As the first late-spring warmth reaches Europe, the art world turns its attention to two unmissable events: the Venice Biennale – whose eventful launch week just wrapped – and Art Basel’s flagship fair in Basel. Both draw the world’s leading artists, curators, collectors, institutions, and art lovers. This year, they have more in common than ever.

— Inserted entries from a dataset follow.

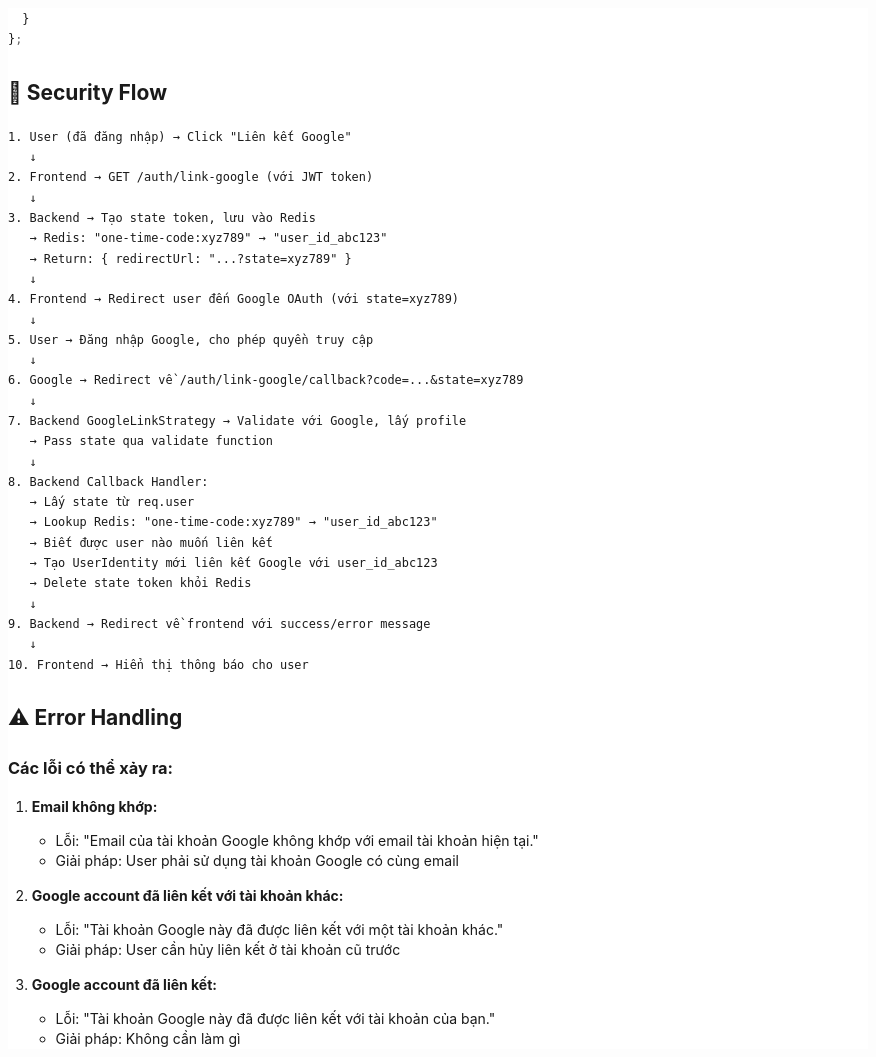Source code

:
```typescript
  }
};
```

## 🔐 Security Flow

```
1. User (đã đăng nhập) → Click "Liên kết Google"
   ↓
2. Frontend → GET /auth/link-google (với JWT token)
   ↓
3. Backend → Tạo state token, lưu vào Redis
   → Redis: "one-time-code:xyz789" → "user_id_abc123"
   → Return: { redirectUrl: "...?state=xyz789" }
   ↓
4. Frontend → Redirect user đến Google OAuth (với state=xyz789)
   ↓
5. User → Đăng nhập Google, cho phép quyền truy cập
   ↓
6. Google → Redirect về /auth/link-google/callback?code=...&state=xyz789
   ↓
7. Backend GoogleLinkStrategy → Validate với Google, lấy profile
   → Pass state qua validate function
   ↓
8. Backend Callback Handler:
   → Lấy state từ req.user
   → Lookup Redis: "one-time-code:xyz789" → "user_id_abc123"
   → Biết được user nào muốn liên kết
   → Tạo UserIdentity mới liên kết Google với user_id_abc123
   → Delete state token khỏi Redis
   ↓
9. Backend → Redirect về frontend với success/error message
   ↓
10. Frontend → Hiển thị thông báo cho user
```

## ⚠️ Error Handling

### Các lỗi có thể xảy ra:

1. **Email không khớp:**
   - Lỗi: "Email của tài khoản Google không khớp với email tài khoản hiện tại."
   - Giải pháp: User phải sử dụng tài khoản Google có cùng email

2. **Google account đã liên kết với tài khoản khác:**
   - Lỗi: "Tài khoản Google này đã được liên kết với một tài khoản khác."
   - Giải pháp: User cần hủy liên kết ở tài khoản cũ trước

3. **Google account đã liên kết:**
   - Lỗi: "Tài khoản Google này đã được liên kết với tài khoản của bạn."
   - Giải pháp: Không cần làm gì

The connection between the two feels especially strong in light of Koyo Kouoh’s lasting influence. Kouoh, the Swiss-Cameroonian curator who shaped this year’s Biennale before her death in May 2025, was a part-time Baseler and deeply rooted in Basel's cultural life. She also served as a jury member for the inaugural Art Basel Awards. Her Venice exhibition, ‘In Minor Keys’, asks visitors to slow down and look to art for solace rather than spectacle. Themes of memory, identity, healing, materiality, and visibility run like undercurrents through her show, alongside a deep commitment to artists from the Global South and its diasporas.

Those same currents will run straight into Basel this June. Here are the artists exploring urgent topics and shaping conversations in Venice, all set to command attention on the fair floor in Basel.

On healing and the body

Guadalupe Maravilla (P·P·O·W, mor charpentier)

61st International Art Exhibition

Guadalupe Maravilla was 8 years old when he crossed the US border alone, part of the first wave of unaccompanied children to do so during the Salvadoran Civil War. Decades later, a cancer diagnosis prompted him to look back to his roots and the healing rituals of his ancestry. From this has come a compelling practice built around healing. Maravilla’s ‘Disease Thrower’ series incorporates gongs, shrines, and headdresses made from found materials and activated during sound ceremonies. The powerful, colorful El Brujo Disease Thrower (2024), on view in Venice, is a throne that includes objects collected while retracing his original migration route.